▶ WHAT IS EXPECTED:
Skip all lines in the entries below that come before the one containing "X17594500Y13370500D03*". Repeat that line and the rest exactly.

==============================

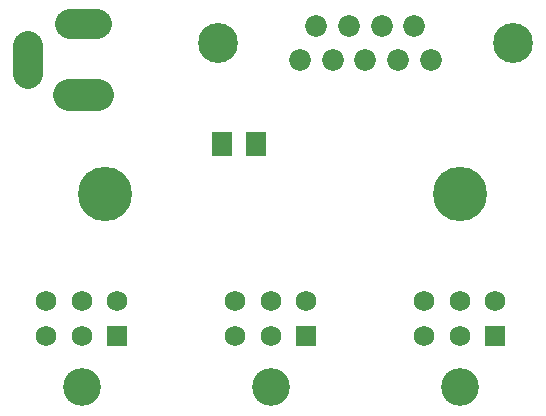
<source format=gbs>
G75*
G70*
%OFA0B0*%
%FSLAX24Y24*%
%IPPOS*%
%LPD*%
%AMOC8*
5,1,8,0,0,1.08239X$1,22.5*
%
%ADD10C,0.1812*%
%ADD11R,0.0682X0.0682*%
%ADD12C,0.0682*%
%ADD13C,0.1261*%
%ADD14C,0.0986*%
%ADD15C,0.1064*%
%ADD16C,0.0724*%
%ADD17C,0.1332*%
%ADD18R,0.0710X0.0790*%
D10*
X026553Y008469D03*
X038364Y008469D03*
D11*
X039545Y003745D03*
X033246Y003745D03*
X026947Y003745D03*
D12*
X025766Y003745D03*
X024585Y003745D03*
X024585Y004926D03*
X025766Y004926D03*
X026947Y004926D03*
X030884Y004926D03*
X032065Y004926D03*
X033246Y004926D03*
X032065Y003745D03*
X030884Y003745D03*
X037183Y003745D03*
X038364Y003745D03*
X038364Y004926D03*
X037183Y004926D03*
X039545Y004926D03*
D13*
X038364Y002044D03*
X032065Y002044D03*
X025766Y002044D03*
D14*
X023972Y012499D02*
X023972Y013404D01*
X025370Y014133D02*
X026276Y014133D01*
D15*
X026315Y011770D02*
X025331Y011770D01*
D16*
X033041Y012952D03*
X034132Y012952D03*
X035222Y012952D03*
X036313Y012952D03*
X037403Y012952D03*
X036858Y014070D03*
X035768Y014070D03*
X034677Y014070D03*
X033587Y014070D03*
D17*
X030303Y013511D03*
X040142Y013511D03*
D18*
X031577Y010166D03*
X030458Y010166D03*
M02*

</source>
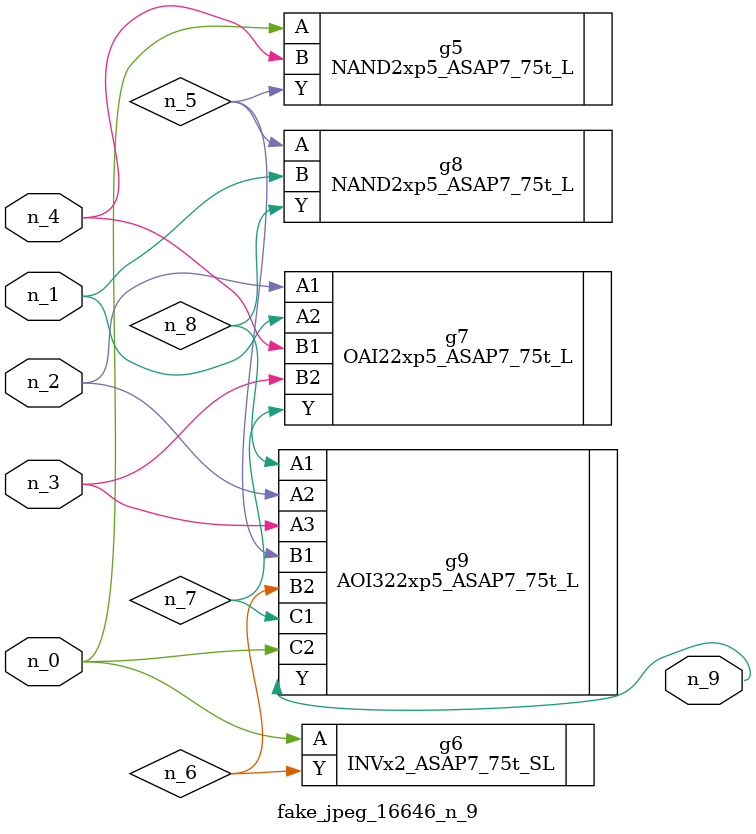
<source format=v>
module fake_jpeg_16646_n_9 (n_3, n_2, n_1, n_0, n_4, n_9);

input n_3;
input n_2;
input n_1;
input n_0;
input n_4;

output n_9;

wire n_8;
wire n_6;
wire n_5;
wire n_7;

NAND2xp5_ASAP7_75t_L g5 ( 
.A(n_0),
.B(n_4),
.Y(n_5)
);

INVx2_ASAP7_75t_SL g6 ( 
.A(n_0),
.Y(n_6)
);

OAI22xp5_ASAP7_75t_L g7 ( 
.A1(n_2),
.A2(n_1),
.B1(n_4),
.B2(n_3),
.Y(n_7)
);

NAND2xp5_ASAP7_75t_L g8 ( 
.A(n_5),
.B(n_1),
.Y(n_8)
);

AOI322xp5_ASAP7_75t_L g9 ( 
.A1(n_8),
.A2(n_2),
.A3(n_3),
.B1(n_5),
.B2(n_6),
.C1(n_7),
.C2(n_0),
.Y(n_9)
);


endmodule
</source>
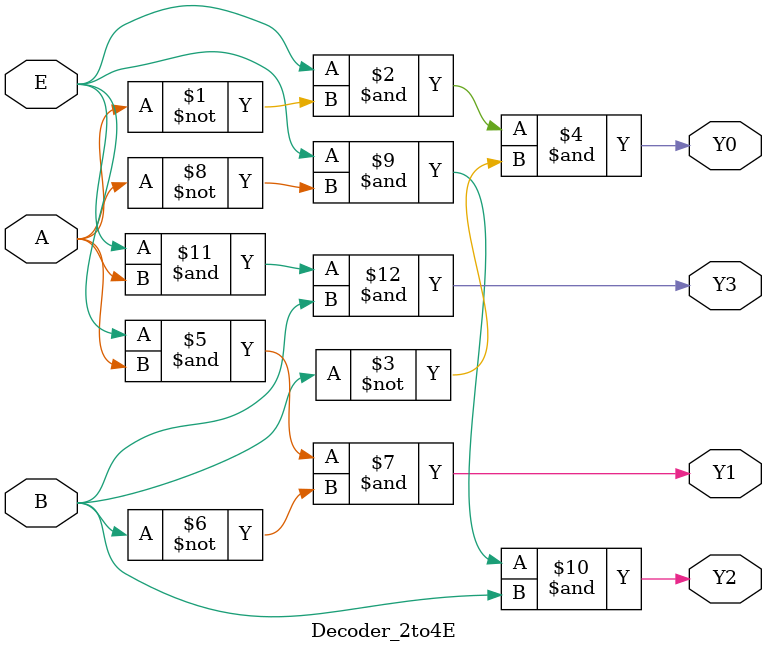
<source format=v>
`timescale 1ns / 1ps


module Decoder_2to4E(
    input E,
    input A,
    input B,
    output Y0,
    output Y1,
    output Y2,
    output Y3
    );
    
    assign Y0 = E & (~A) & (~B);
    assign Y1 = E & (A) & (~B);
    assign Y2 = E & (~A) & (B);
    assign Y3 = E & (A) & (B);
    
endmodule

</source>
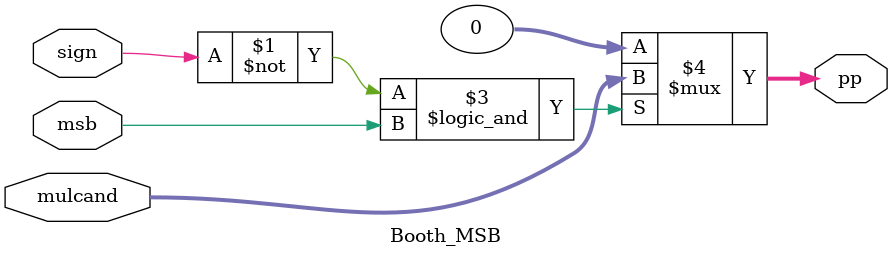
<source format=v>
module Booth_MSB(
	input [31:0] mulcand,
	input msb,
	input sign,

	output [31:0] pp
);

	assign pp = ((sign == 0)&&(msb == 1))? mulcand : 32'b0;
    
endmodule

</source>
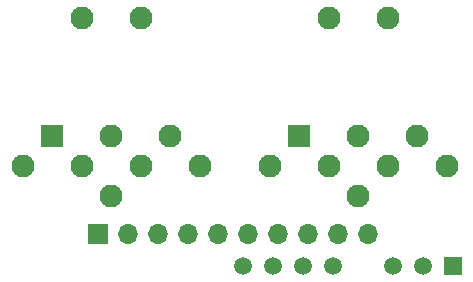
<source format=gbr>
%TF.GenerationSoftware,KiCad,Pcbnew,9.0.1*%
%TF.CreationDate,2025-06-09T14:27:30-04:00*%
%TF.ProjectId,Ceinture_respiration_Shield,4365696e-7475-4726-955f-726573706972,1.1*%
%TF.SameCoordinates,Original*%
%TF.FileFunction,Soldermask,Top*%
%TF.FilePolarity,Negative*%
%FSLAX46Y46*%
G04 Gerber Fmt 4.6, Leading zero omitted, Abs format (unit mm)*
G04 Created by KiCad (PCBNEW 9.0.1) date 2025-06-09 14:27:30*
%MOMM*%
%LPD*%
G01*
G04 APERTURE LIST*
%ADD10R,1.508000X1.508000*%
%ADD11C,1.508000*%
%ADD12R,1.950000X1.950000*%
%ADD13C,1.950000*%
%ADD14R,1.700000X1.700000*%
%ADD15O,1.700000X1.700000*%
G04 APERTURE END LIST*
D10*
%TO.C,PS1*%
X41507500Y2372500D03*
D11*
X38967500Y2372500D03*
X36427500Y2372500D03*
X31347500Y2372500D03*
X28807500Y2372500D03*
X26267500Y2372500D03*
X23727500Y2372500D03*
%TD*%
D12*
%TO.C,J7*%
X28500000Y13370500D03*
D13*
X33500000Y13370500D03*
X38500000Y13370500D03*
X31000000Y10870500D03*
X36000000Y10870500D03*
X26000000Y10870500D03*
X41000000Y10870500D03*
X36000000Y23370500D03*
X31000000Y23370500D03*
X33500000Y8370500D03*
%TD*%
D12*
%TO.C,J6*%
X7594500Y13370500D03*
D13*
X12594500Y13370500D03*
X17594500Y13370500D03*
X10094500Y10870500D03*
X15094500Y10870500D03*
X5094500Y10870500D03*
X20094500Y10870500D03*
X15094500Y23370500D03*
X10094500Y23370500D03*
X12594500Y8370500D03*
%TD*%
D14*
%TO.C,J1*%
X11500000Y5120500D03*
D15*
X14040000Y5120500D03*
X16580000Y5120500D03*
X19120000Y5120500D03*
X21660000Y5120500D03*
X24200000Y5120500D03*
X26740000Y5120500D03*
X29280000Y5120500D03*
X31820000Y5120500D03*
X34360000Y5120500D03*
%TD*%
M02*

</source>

==============================

▶ RESPONSE TO THE EXERCISE:
X17594500Y13370500D03*
X10094500Y10870500D03*
X15094500Y10870500D03*
X5094500Y10870500D03*
X20094500Y10870500D03*
X15094500Y23370500D03*
X10094500Y23370500D03*
X12594500Y8370500D03*
%TD*%
D14*
%TO.C,J1*%
X11500000Y5120500D03*
D15*
X14040000Y5120500D03*
X16580000Y5120500D03*
X19120000Y5120500D03*
X21660000Y5120500D03*
X24200000Y5120500D03*
X26740000Y5120500D03*
X29280000Y5120500D03*
X31820000Y5120500D03*
X34360000Y5120500D03*
%TD*%
M02*

</source>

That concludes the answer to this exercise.